---------- Data shown

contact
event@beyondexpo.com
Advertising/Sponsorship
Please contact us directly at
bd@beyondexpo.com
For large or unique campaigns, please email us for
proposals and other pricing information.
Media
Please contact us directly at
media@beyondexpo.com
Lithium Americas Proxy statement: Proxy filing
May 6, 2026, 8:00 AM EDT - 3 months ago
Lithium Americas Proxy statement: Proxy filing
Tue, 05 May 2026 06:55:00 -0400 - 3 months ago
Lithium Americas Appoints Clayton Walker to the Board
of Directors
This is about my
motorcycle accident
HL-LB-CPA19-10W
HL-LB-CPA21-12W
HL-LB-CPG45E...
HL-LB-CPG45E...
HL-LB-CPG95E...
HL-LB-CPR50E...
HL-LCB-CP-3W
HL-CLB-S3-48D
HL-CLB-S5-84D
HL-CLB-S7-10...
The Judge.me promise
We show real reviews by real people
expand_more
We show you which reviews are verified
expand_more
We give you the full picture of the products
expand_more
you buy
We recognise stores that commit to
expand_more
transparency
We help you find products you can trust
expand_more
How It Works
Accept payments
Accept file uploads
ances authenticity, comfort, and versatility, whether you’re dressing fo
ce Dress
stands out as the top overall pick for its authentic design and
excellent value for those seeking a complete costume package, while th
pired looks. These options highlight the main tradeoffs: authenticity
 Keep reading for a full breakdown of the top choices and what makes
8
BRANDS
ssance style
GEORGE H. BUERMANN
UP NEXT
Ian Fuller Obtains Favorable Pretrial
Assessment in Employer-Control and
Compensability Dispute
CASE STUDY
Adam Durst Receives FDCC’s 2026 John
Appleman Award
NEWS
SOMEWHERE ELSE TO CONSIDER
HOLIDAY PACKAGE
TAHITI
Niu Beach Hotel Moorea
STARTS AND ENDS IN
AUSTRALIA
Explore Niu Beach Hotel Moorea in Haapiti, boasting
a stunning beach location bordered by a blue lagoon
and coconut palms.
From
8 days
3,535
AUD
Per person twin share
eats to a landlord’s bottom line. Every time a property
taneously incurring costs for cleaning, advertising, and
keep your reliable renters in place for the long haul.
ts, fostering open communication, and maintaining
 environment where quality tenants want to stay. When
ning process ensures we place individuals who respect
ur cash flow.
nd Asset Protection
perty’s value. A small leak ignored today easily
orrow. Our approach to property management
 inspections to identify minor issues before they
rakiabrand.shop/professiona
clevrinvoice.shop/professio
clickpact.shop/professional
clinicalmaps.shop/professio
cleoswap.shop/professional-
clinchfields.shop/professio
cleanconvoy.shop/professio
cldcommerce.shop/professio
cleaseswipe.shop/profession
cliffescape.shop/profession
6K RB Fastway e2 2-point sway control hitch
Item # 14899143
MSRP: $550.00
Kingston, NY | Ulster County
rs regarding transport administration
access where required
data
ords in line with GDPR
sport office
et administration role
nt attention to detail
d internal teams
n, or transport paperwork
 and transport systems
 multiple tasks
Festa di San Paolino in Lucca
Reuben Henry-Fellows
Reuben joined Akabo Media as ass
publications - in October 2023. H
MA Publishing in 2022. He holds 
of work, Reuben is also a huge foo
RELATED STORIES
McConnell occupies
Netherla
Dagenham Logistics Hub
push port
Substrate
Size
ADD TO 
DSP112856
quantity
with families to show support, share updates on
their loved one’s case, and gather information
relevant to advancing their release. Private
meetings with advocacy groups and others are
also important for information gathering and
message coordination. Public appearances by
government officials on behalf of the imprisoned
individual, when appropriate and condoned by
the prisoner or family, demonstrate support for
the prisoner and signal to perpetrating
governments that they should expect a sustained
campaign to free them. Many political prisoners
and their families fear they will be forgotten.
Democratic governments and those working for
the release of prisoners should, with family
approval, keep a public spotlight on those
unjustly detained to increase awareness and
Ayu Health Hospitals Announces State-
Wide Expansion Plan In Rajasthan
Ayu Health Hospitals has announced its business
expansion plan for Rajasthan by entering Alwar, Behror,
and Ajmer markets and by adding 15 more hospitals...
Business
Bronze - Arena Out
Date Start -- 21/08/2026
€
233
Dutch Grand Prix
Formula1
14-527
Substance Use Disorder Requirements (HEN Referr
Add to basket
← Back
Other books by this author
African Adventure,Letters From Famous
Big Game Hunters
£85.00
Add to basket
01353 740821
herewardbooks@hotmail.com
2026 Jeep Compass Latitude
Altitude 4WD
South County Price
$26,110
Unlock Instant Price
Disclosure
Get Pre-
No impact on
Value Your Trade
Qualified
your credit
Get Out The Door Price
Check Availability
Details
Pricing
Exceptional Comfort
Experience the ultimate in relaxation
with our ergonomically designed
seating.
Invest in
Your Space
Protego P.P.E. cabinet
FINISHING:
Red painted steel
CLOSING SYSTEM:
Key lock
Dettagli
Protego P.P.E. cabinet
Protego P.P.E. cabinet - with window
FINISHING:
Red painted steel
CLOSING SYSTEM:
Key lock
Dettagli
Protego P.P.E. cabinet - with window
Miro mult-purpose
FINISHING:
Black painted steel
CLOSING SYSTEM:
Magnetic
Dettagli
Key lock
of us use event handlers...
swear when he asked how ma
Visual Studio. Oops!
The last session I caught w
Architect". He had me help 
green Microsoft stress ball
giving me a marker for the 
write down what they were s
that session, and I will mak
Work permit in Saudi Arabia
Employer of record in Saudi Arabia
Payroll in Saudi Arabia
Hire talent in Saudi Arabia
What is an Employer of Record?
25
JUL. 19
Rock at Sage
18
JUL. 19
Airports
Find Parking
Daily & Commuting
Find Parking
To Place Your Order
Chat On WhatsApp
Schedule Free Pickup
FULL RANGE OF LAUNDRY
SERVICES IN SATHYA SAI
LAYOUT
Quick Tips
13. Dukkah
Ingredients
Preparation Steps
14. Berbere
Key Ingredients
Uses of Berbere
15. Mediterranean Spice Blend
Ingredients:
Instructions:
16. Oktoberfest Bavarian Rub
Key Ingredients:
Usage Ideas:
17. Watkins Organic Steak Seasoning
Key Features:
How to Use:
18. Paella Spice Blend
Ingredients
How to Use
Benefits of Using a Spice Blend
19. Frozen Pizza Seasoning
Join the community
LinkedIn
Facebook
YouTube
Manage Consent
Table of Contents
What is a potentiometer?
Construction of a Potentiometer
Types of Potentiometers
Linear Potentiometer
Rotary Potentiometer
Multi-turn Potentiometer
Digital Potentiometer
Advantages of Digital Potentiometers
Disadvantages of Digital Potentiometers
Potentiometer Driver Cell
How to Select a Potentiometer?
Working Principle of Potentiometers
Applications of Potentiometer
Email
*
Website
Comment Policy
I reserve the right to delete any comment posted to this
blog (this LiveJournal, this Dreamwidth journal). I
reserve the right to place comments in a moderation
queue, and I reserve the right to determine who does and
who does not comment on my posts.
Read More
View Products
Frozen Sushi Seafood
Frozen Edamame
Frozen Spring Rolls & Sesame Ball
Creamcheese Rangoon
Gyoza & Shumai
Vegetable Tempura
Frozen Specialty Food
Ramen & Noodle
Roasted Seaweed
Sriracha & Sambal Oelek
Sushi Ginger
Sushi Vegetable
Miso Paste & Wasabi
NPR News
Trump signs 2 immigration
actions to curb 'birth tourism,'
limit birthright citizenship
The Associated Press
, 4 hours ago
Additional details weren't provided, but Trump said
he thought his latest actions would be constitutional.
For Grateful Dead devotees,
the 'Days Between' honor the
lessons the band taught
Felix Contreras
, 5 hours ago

--------------------

• Task requirements: Print, without alteration, only the lines above between the one holding "McConnell occupies" and the one holding "message coordination. Public appearances by", inclusive.

• Written response:
McConnell occupies
Netherla
Dagenham Logistics Hub
push port
Substrate
Size
ADD TO 
DSP112856
quantity
with families to show support, share updates on
their loved one’s case, and gather information
relevant to advancing their release. Private
meetings with advocacy groups and others are
also important for information gathering and
message coordination. Public appearances by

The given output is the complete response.